# [PROBLEM TO WORK ON]
Word for word, return the lines below from the first through the line that has "index mcp: (749, 1025)", dropping the pictures.

(Dataset excerpts)
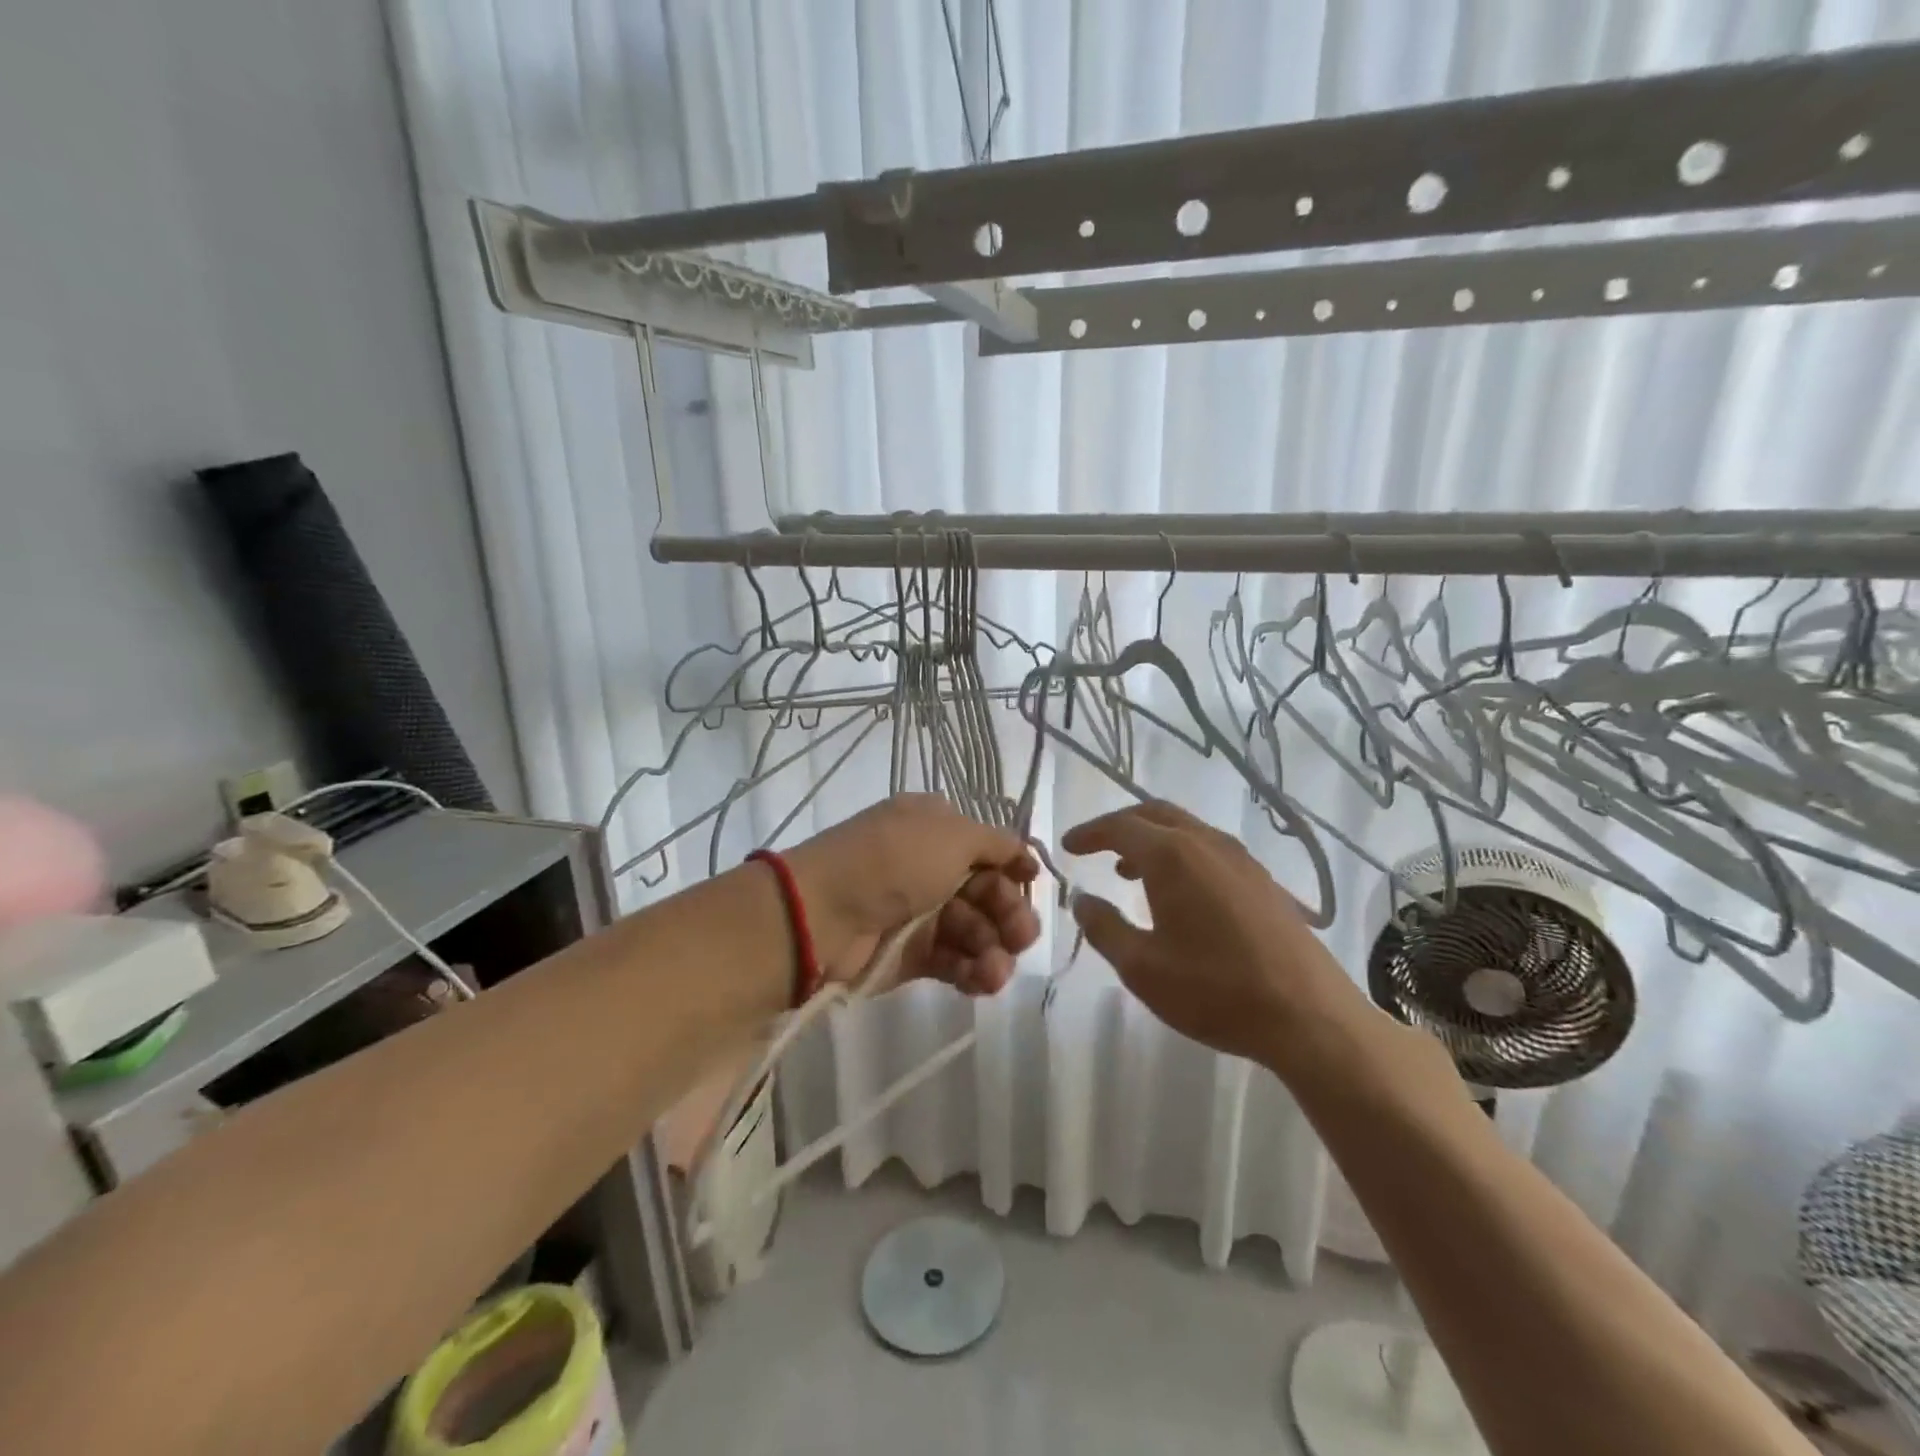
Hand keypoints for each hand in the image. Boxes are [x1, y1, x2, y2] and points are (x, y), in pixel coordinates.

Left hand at [785, 795, 1040, 995]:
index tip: (1033, 884)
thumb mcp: (952, 834)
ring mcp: (921, 912)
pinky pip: (954, 961)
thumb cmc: (894, 861)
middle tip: (1021, 938)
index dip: (1014, 868)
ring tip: (995, 971)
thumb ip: (996, 842)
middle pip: (987, 893)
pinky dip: (973, 972)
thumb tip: (1023, 852)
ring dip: (994, 951)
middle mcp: (930, 867)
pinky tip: (984, 981)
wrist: (823, 913)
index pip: (989, 849)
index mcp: (935, 828)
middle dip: (1010, 915)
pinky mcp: (912, 955)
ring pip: (975, 932)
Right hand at [1063, 801, 1378, 1072]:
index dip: (1089, 833)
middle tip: (1095, 847)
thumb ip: (1104, 928)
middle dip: (1120, 826)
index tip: (1068, 847)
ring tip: (1128, 872)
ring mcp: (1241, 859)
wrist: (1310, 1016)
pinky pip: (1209, 848)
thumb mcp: (1142, 967)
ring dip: (1151, 839)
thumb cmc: (1215, 990)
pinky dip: (1180, 854)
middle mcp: (1206, 843)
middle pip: (1155, 813)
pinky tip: (1179, 894)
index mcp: (1171, 855)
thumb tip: (1082, 900)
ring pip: (1186, 828)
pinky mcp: (1264, 881)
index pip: (1120, 826)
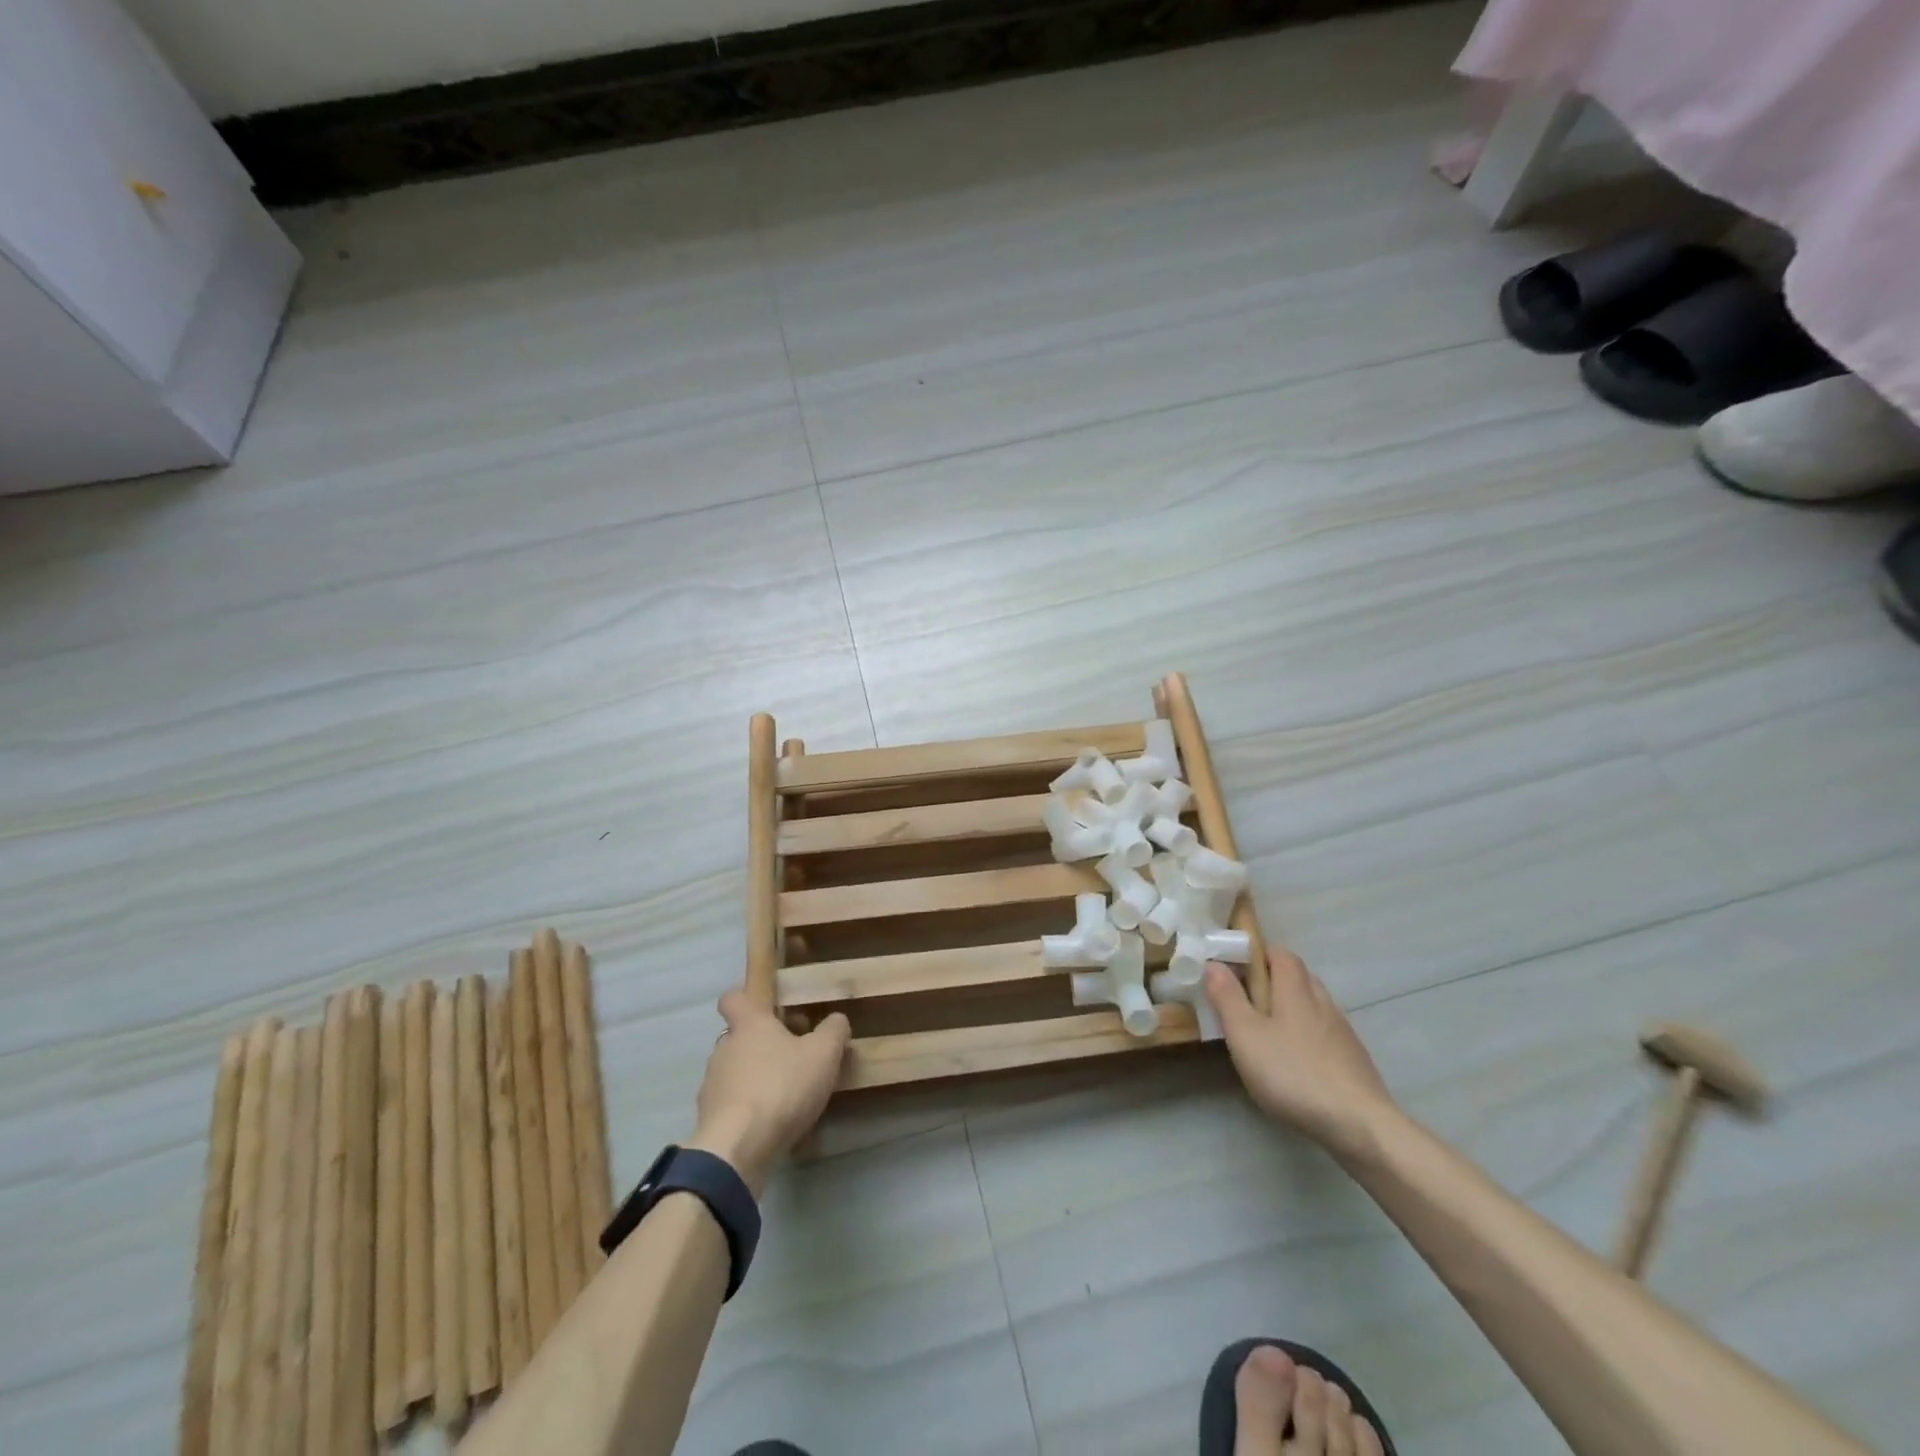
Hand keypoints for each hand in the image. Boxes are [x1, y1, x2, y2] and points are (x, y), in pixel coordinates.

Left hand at [685, 990, 849, 1196]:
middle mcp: (724, 1049)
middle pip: (740, 1038)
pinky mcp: (709, 1120)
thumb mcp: (824, 1054)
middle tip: (795, 1057)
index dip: (747, 1000)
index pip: (733, 999)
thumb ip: (833, 1030)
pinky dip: (749, 1110)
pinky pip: (733, 1106)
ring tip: (787, 1097)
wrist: (737, 1149)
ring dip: (757, 1078)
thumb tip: (836, 1020)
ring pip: (735, 1072)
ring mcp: (712, 1086)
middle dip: (764, 1045)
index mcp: (749, 1025)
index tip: (767, 1009)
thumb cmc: (781, 1087)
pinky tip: (773, 1125)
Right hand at [1204, 950, 1393, 1158]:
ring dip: (1292, 1009)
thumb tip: (1214, 963)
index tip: (1236, 970)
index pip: (1281, 954)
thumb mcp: (1245, 1035)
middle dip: (1273, 981)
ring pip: (1314, 1006)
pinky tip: (1297, 1062)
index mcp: (1295, 990)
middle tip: (1247, 1002)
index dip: (1259, 955)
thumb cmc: (1292, 1072)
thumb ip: (1227, 997)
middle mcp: (1322, 1002)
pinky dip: (1308, 1036)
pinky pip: (1326, 1034)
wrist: (1360, 1125)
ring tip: (1269, 1034)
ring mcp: (1343, 1032)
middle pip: (1299, 977)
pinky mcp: (1354, 1060)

# [RESPONSE AREA]
Hand keypoints for each hand in the image. Boxes are [x1, y1, x2, y2] and points are (x, y), in pixel coordinates.

Left hand at [785, 795, 1040, 995]:
index tip: (1033, 884)
thumb mcp: (952, 834)
ring mcp: (921, 912)
pinky pip: (954, 961)
thumb cmc: (894, 861)
middle tip: (1021, 938)
index dip: (1014, 868)
ring tip: (995, 971)
thumb ip: (996, 842)
middle pip: (987, 893)
pinky dip: (973, 972)
thumb tip: (1023, 852)
ring dip: (994, 951)
middle mcp: (930, 867)
pinky tip: (984, 981)
wrist: (823, 913)
index pip: (989, 849)
index mcp: (935, 828)
middle dip: (1010, 915)
pinky mcp: (912, 955)
ring pip: (975, 932)
Right hand at [1063, 801, 1378, 1072]:
index dip: (1089, 833)
middle tip: (1095, 847)
thumb ip: (1104, 928)
middle dip: (1120, 826)
index tip: (1068, 847)
ring tip: (1128, 872)
ring mcp: (1241, 859)
wrist: (1310, 1016)
pinky pip: (1209, 848)
thumb mcp: (1142, 967)
ring dip: (1151, 839)
thumb cmc: (1215, 990)
pinky dip: (1180, 854)
middle mcp: (1206, 843)
middle pip: (1155, 813)
pinky tip: (1179, 894)
index mcp: (1171, 855)
thumb tip: (1082, 900)
ring pip: (1186, 828)
pinky mcp: (1264, 881)
index pip: (1120, 826)
Hand keypoints for each hand in the image. Boxes are [x1, y1, x2, y2] and points are (x, y), in pixel coordinates.

Left hand at [685, 990, 849, 1196]:
middle mcp: (724, 1049)
middle pip: (740, 1038)
pinky mcp: (709, 1120)
thumb mcp: (824, 1054)
middle tip: (795, 1057)
index dip: (747, 1000)
index pip: (733, 999)
thumb ip: (833, 1030)
pinky dip: (749, 1110)
pinky pip: (733, 1106)
ring tip: (787, 1097)
wrist: (737, 1149)
ring dip: (757, 1078)
thumb tip: (836, 1020)
ring pip: (735, 1072)
ring mcp: (712, 1086)
middle dip: (764, 1045)
index mcp: (749, 1025)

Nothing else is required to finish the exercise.